Text segment ::
☆ ☆ ☆ ☆ ☆ ☆ ☆

The important thing to remember for those who want a way to fight back, non-violently, against an illegal, brutal occupation, is that each institution and each individual has a weapon of choice.

U.S. institutional church bodies have chosen the divestment route, debating proposals to remove church retirement and other fund investments from U.S. companies that continue to conduct business within illegally occupied Palestinian territories.

And yes, the impact of divestment on major businesses is less against the bottom line of the affected companies, and far, far more against the public image of the company and, in this instance, the state of Israel.

Is Israel worried about its public image? Is the Pope a Catholic? Just look at the desperate way in which Israel and its allies are spending big dollars to fight the BDS campaigns. Even Sheldon Adelson has gotten into the act.

Palestine’s dream of freedom has been deferred far too long. It is time now to “conquer” Israel, not on the battlefield, but in the war that hits Israel where it hurts, in the world of public opinion.

Conquer is the right word.

In the rarely heard fourth verse of the Star Spangled Banner, Francis Scott Key wrote, “Then conquer we must, when our cause it is just, and this be our motto: ‘In God is our trust.’”

Key’s poem, which became our national anthem in 1931, was written after a British flotilla attempted to capture the port of Baltimore, a battle that culminated in the bombardment of Fort McHenry throughout the night of September 13, 1814.

In that context, “conquer we must” referred to “conquer” not as the act of an established nation at war with a neighbor, but as the challenges a new nation faced.

Or, on a more personal note, the word “conquer” to my mother, meant to “rise above” a barrier, in order to overcome it. How many times did she tell me, “you can conquer this”? I lost count at age 14.

☆ ☆ ☆ ☆ ☆ ☆ ☆

Source material ::

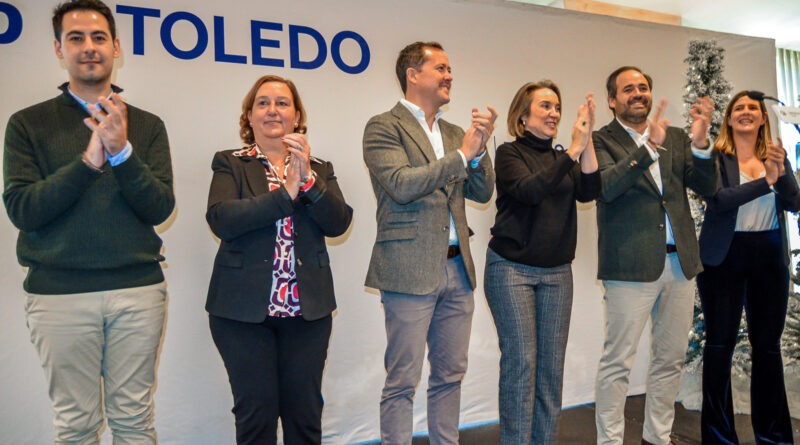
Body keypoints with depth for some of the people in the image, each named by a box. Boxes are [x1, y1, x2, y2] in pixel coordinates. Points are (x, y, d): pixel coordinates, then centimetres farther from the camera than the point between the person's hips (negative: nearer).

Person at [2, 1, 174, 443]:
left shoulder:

☆ ☆ ☆ ☆ ☆ ☆ ☆

Instructions ::
1. Copy out the keypoint listing word for word, leaving out the picture.
2. Continue the essay on church divestment and the word "conquer" from its last sentence.

Written responses ::
1.
Body keypoints with depth for some of the people in the image, each named by a box. Boxes are [x1, y1, x2, y2] in pixel coordinates. Points are (x, y, d): pixel coordinates, then centimetres farther from the camera than the point between the person's hips (negative: nearer).

Person at [2, 1, 174, 443]:
left shoulder:

2.
Art, like the poetry of Langston Hughes, can inform us that dreams too long deferred, will wither up like “a raisin in the sun”, or maybe simply “explode”.

Dreams are deferred by barriers, like those legal barriers established by American segregationists or by Israeli occupiers who employ periodic acts of “mowing the grass”, routine night raids into Palestinian homes, and armed checkpoints for a single purpose, to maintain the status quo for those in power.

It is time to fight against that oppression with whatever weapons we  have in hand. Later this month, those three U.S. Christian denominations–United Church of Christ, Episcopalian, and  Mennonite–will decide whether or not to seize the BDS weapon to fight against injustice.

When Shakespeare’s English King Henry V rallied his forces to battle against the French, he called on their pride and their dedication to God, king and country.

In Act 4, Scene 3, Henry says:

And gentlemen in England now a-bed
Shall think themselves accursed they were not here,
And hold their manhoods cheap whiles any speaks
That fought with us upon Saint Crispin’s day.

It is this same reminder that Christians in three U.S. denominations, and others who will follow, must hear: Fight against injustice or remain asleep in your beds.

Will these Christians fight injustice or will they continue to sip interfaith tea in an act that defers the dreams of Palestinian children in Gaza who have no beds in which to sleep because the Israelis have destroyed them?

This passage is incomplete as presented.